KINETIC ANALYSES OF SITE-SPECIFIC MUTANTS OF CARBOXYLESTERASES

羧基酯酶位点特异性突变体的动力学分析

• 批准号: 7381820
• 负责人: MATTHEW K ROSS
• 金额: $ 2.14万
• 依托单位: MISSISSIPPI STATE UNIVERSITY
• 依托单位国家: 美国
• 财政年份: 2006
• 资助国家: 美国
• 起止时间: 2006-07-01 至 2007-06-30
• 项目状态: 已结题
• 来源: https://reporter.nih.gov/project-details/7381820
• 关键词: KINETIC; ANALYSES; SITE; SPECIFIC; MUTANTS

This subproject is one of many research subprojects utilizing the resources provided by a Center grant funded by NIH/NCRR. The subproject and investigator (PI) may have received primary funding from another NIH source, and thus could be represented in other CRISP entries. The institution listed is for the Center, which is not necessarily the institution for the investigator. Carboxylesterases (CEs) are promiscuous metabolizing enzymes that catalyze the hydrolysis of esterified xenobiotics and endobiotics. The pyrethroid insecticides are ester-containing environmental pollutants widely found in the southeastern U.S. due to their extensive use in the agricultural industry. When humans are exposed to pyrethroids, CEs are the primary enzymes in the liver responsible for detoxifying and clearing these chemicals from the body. However, the mechanism by which CEs recognize pyrethroids and catalyze their hydrolysis is not completely characterized. For instance, permethrin is a widely used pyrethroid used as a mixture of cis- and trans-isomers. These isomers are stereoselectively metabolized by CE enzymes, for example the trans-isomer is cleaved markedly faster than the cis-isomer. What accounts for this selectivity? This is one of the primary questions being addressed by this pilot project. Recently, a carboxylesterase found in Bacillus subtilis (termed pnb CE) was shown to possess 81% amino acid sequence identity and a high degree of structural homology with a mammalian CE, rabbit liver carboxylesterase (Wierdl et al., 2004). Importantly, pnb CE did not need to be glycosylated to be enzymatically active and expression of large amounts of this enzyme can be done rapidly and conveniently in E. coli. Thus, sequence variants in pnb CE cDNA can be quickly constructed yielding enzymes with site-specific amino acid modifications at key locations involved in substrate recognition and catalysis. The objective of this pilot project will be to use wild type and pnb CE mutants to study the catalytic mechanism of pyrethroid hydrolysis. The central hypothesis for the research is: Mutant carboxylesterases have altered substrate binding affinities and/or catalytic steps compared with wild type enzyme, and these enzymes will provide insight into the catalytic mechanism of carboxylesterases.

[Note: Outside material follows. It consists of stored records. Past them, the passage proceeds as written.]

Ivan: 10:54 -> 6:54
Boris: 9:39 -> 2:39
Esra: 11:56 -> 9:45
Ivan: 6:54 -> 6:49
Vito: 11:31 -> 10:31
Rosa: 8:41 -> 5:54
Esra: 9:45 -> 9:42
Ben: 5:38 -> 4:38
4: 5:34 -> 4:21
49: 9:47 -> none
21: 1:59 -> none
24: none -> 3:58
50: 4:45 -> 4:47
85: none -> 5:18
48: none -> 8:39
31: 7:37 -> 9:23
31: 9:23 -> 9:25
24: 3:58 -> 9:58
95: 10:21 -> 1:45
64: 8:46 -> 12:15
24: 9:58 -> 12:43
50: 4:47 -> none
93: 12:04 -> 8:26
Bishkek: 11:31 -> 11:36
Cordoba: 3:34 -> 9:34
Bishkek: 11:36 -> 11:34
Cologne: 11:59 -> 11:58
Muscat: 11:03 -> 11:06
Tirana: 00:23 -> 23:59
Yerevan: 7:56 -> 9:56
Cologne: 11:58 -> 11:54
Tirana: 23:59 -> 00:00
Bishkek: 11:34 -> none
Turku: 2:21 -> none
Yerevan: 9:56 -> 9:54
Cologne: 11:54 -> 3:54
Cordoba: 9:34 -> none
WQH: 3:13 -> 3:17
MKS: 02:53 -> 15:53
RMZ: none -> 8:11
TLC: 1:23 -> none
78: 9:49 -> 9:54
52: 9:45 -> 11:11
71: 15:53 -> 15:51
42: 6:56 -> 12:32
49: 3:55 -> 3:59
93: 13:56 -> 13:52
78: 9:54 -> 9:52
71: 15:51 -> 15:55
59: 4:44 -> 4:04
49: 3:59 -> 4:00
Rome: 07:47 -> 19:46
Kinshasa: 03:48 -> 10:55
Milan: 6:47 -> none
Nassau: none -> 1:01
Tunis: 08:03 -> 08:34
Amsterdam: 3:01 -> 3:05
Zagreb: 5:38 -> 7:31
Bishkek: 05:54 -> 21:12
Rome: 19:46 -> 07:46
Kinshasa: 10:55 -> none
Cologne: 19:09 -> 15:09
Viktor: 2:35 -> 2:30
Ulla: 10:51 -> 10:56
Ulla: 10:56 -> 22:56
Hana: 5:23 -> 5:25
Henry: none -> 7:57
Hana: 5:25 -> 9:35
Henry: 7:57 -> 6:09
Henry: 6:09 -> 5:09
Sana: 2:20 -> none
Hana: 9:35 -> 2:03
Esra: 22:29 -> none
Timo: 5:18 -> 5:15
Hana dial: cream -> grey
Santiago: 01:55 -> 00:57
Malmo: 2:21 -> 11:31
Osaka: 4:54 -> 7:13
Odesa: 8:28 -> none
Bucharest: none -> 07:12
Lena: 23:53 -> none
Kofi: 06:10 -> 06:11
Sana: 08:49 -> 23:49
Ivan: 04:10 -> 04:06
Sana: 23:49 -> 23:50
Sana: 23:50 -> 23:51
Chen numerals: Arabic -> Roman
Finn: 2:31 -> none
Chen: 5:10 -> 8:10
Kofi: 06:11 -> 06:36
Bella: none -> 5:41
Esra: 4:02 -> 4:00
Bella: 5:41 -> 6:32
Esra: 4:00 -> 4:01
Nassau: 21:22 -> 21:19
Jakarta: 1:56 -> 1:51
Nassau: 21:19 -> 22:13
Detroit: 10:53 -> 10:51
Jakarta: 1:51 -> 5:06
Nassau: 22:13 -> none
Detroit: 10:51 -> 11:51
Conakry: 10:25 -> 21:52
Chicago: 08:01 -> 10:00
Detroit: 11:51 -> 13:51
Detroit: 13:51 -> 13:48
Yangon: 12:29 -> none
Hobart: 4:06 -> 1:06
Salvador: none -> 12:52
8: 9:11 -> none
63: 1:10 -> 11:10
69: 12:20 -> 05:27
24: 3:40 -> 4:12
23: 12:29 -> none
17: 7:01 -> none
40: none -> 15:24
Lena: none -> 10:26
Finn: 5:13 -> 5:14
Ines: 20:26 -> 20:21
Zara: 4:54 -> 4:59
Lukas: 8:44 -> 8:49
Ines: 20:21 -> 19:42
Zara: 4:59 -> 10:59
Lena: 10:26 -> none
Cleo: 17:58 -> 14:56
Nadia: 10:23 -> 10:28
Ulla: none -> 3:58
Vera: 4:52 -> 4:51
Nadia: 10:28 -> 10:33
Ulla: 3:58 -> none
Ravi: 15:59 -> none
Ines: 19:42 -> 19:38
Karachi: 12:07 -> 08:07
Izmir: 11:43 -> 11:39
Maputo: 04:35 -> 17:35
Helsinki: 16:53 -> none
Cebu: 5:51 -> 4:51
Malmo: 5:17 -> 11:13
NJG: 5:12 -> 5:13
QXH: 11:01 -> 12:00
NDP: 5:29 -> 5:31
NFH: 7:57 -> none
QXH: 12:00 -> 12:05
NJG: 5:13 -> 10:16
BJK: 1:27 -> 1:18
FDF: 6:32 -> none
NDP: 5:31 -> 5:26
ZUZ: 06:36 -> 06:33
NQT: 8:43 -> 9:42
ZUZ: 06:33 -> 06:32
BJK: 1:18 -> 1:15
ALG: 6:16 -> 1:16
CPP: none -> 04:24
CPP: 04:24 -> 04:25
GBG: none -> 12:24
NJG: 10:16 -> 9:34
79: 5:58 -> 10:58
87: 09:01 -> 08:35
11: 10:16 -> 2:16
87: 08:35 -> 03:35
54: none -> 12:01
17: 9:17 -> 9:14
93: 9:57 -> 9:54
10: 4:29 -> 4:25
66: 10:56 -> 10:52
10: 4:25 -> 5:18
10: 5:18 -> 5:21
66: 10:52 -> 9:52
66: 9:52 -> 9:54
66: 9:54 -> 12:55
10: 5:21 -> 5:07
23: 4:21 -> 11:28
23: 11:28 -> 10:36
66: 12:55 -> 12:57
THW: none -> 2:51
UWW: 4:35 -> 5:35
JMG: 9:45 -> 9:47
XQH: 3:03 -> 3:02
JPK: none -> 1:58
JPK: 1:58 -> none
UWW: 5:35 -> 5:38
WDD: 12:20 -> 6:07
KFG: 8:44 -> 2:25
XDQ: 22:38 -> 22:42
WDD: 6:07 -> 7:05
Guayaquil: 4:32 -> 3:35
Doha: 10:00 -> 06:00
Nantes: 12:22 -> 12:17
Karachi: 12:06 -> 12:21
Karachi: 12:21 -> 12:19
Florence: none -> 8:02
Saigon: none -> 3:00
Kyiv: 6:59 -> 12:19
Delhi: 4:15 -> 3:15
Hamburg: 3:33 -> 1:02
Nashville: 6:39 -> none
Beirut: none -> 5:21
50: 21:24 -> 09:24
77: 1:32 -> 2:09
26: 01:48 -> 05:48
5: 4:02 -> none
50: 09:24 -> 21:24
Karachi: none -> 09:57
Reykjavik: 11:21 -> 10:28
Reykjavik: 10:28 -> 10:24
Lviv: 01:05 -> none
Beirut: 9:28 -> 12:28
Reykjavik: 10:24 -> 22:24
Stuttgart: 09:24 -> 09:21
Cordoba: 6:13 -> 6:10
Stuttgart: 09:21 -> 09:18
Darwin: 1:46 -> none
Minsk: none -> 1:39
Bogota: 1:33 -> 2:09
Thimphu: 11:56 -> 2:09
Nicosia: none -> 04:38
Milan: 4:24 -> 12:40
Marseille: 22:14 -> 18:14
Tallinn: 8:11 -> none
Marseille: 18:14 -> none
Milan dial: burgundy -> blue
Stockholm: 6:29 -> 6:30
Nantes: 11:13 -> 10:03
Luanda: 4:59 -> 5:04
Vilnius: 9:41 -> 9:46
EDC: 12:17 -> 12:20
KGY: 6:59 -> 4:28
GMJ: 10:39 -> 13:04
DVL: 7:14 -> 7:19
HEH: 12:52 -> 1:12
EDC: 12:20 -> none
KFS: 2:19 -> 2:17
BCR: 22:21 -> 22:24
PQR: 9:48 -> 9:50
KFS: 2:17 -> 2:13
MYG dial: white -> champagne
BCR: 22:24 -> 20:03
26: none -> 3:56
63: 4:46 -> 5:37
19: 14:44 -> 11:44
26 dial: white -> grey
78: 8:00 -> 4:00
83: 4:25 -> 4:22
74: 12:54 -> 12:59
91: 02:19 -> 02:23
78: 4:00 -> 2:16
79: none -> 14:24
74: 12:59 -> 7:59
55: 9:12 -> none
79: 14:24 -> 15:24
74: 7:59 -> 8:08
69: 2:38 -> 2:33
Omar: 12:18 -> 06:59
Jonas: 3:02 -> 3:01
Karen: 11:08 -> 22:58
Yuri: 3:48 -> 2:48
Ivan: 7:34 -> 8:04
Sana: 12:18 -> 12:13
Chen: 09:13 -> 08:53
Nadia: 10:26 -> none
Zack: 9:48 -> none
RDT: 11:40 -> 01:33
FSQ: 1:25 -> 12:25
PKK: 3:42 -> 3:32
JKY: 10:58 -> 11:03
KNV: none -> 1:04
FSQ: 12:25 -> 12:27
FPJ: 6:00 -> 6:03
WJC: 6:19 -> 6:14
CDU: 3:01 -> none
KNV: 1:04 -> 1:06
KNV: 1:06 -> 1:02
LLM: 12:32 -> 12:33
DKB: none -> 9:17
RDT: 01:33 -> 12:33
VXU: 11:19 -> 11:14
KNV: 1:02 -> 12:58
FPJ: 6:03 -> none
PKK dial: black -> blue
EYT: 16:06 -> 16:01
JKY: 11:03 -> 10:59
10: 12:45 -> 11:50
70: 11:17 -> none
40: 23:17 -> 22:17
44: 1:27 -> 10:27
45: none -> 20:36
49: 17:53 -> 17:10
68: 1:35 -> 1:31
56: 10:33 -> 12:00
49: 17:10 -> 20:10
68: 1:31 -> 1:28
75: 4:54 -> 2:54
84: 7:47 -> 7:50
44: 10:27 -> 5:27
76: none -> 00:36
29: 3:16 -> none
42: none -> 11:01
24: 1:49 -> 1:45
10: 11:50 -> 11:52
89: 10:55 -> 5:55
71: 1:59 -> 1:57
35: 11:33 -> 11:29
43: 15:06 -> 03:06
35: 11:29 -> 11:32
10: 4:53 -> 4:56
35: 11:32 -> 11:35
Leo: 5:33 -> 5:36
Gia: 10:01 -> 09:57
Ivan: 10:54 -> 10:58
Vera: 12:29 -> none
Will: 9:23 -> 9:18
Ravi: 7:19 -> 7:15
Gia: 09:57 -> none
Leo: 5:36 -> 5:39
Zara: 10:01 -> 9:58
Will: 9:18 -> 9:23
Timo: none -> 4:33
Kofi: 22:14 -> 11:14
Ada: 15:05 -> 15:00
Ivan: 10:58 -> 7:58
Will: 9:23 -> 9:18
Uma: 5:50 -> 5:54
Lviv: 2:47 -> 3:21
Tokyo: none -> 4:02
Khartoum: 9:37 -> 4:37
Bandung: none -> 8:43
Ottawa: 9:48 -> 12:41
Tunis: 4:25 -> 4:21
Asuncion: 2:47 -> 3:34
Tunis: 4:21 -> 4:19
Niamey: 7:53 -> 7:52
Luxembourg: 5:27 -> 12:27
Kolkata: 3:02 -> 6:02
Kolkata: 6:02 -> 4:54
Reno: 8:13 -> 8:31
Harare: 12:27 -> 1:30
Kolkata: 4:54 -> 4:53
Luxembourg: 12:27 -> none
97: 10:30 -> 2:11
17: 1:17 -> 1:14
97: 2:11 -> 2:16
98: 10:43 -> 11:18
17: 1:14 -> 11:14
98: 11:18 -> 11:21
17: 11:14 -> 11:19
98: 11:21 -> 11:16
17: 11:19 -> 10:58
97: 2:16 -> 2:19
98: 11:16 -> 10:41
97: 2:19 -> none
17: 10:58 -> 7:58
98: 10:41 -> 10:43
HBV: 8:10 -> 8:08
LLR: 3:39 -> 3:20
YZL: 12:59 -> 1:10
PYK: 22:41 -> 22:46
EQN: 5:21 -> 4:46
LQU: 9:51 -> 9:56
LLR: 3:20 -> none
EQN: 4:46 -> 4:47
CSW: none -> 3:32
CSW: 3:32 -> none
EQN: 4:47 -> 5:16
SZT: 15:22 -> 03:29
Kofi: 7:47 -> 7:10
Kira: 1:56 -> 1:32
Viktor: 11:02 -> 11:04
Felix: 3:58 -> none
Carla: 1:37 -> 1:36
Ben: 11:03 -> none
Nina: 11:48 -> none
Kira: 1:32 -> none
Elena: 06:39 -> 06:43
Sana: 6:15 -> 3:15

该子项目是利用 NIH/NCRR 资助的中心拨款提供的资源的众多研究子项目之一。子项目和研究者 (PI) 可能已从另一个 NIH 来源获得主要资金，因此可以在其他 CRISP 条目中出现。列出的机构是中心的机构，不一定是研究者的机构。羧酸酯酶 (CE) 是一种混杂的代谢酶，可催化酯化的异生素和内生素的水解。拟除虫菊酯杀虫剂是一种含酯的环境污染物，由于在农业中的广泛使用，在美国东南部广泛存在。当人类接触拟除虫菊酯时，CE 是肝脏中负责解毒和清除体内这些化学物质的主要酶。然而，CE 识别拟除虫菊酯并催化其水解的机制尚未完全表征。例如，氯菊酯是一种广泛使用的拟除虫菊酯，用作顺式和反式异构体的混合物。这些异构体通过 CE 酶进行立体选择性代谢，例如反式异构体的裂解速度明显快于顺式异构体。 是什么造成了这种选择性？这是该试点项目要解决的主要问题之一。最近，在枯草芽孢杆菌中发现的一种羧酸酯酶（称为 pnb CE）被证明与哺乳动物 CE、兔肝羧酸酯酶具有 81% 的氨基酸序列同一性和高度的结构同源性（Wierdl 等，2004）。重要的是，pnb CE 不需要糖基化即可具有酶活性，并且可以在大肠杆菌中快速方便地表达大量该酶。因此，可以快速构建 pnb CE cDNA 中的序列变体，产生在参与底物识别和催化的关键位置进行位点特异性氨基酸修饰的酶。该试点项目的目标是利用野生型和 pnb CE 突变体来研究拟除虫菊酯水解的催化机制。该研究的中心假设是：与野生型酶相比，突变型羧酸酯酶改变了底物结合亲和力和/或催化步骤，这些酶将提供对羧酸酯酶催化机制的深入了解。